È stato Calegari che mi ha telefonato da Genova. Sono andato là e ho parlato con Berardi, poi mi hanno dato la sceneggiatura di Una città calda. Al tempo di Ken Parker, Berardi si limitava a scrivere la sceneggiatura senza mandarmi anche i lay-out di ogni pagina come invece fa adesso. Da una parte mi facilita il lavoro, ma è certamente una cosa costrittiva.

Su Ken Parker ha disegnato l’Amleto, che è forse una delle cose più belle, sicuramente una delle più celebrate, della storia del personaggio…
Anche secondo me. Solo che mi dava molto fastidio che la mia storia, che avevo fatto con un amore straordinario, fosse mescolata con la storia western, anche se era una bellissima idea. Purtroppo a Milazzo piace disegnare le cose scurrili, che a me invece danno fastidio, e allora c’erano scene di nudo e di sesso… Adesso l’editore Le Mani ha estrapolato tutto l’Amleto, solo le mie tavole, e lo pubblica in edizione speciale, come quella di Sherlock Holmes.

Secondo lei cos’era la componente che faceva spiccare Ken Parker rispetto alle altre serie?
Il fatto che Berardi sia un grande! Delle volte è un pasticcione, perché inizia una storia con un’idea e la finisce con un’altra, ma è davvero una persona che ha una sensibilità, una cultura e un amore per quello che fa veramente eccezionale. Le sue storie sono molto umane, piene di sentimento. Io poi mi ci innamoravo, mi commuovevo, ci piangevo… Le storie di Berardi hanno sempre un fondo di bontà, di ricerca dei valori giusti. Il suo eroe western aveva i sentimenti e il modo di pensare di oggi.

Adesso invece disegna Julia…
Non l’ho ancora ripresa, perché sto lavorando a delle storie per una casa editrice religiosa di Barcellona, che racconta a fumetti le storie dei fondatori degli ordini ecclesiastici. Io tra l’altro ho lavorato moltissimo per il Messaggero dei Ragazzi, che è un peccato non stia andando molto bene. Una volta il direttore era un frate che era innamorato dei fumetti. Faceva lavorare Toppi e Battaglia insieme al sottoscritto perché loro erano i migliori che c’erano, e io perché abito a 30 km da Padova… Riusciva a farli lavorare per lui perché sapeva valorizzarli: aveva organizzato anche una mostra al Santo di Padova che fu una cosa favolosa… Per i frati di Sant’Antonio, poi, ho fatto delle illustrazioni che sono esposte nella mostra del Santo, sotto forma di diapositive due metri per due, che rendono molto più evidenti le pennellate con cui le ho dipinte.

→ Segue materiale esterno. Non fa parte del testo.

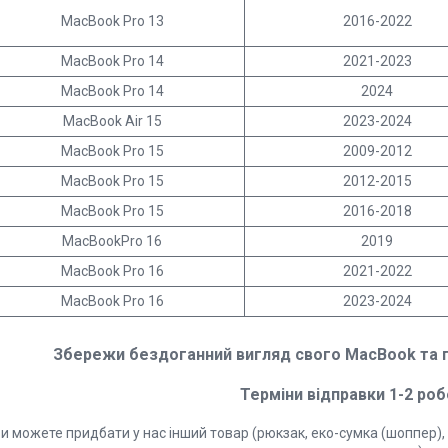
MacBook Pro 13
2016-2022
MacBook Pro 14
2021-2023
MacBook Pro 14
2024
MacBook Air 15
2023-2024
MacBook Pro 15
2009-2012
MacBook Pro 15
2012-2015
MacBook Pro 15
2016-2018
MacBookPro 16
2019
MacBook Pro 16
2021-2022
MacBook Pro 16
2023-2024
Збережи бездоганний вигляд свого MacBook та пі
Терміни відправки 1-2 роб
и можете придбати у нас інший товар (рюкзак, еко-сумка (шоппер),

Ma come mai disegna Julia e non un western, visto che la stessa casa editrice ne pubblica un paio?
Perché nessuno me l’ha proposto! Berardi mi ha proposto Julia, e la cosa in principio è stata traumatica. Io soffro moltissimo a pensare e vedere le scene di violenza, e nel primo numero di Julia c’era una storia orribile, sotto questo aspetto. Invece Berardi mi ha scritto una storia senza massacri. Poi in Rosso Natale abbiamo raccontato la storia un gruppo di Babbi Natale rapinatori, e il personaggio che aiuta Julia a risolvere il caso, e che si scopre essere il vero Babbo Natale, sono io, con un po’ più di pancia. Comunque Julia la riprenderò molto presto, sto aspettando il soggetto.

E poi dipinge…
Sì, l’ho sempre fatto. La pittura è una necessità, per me: la vita senza pittura mi sarebbe abbastanza difficile.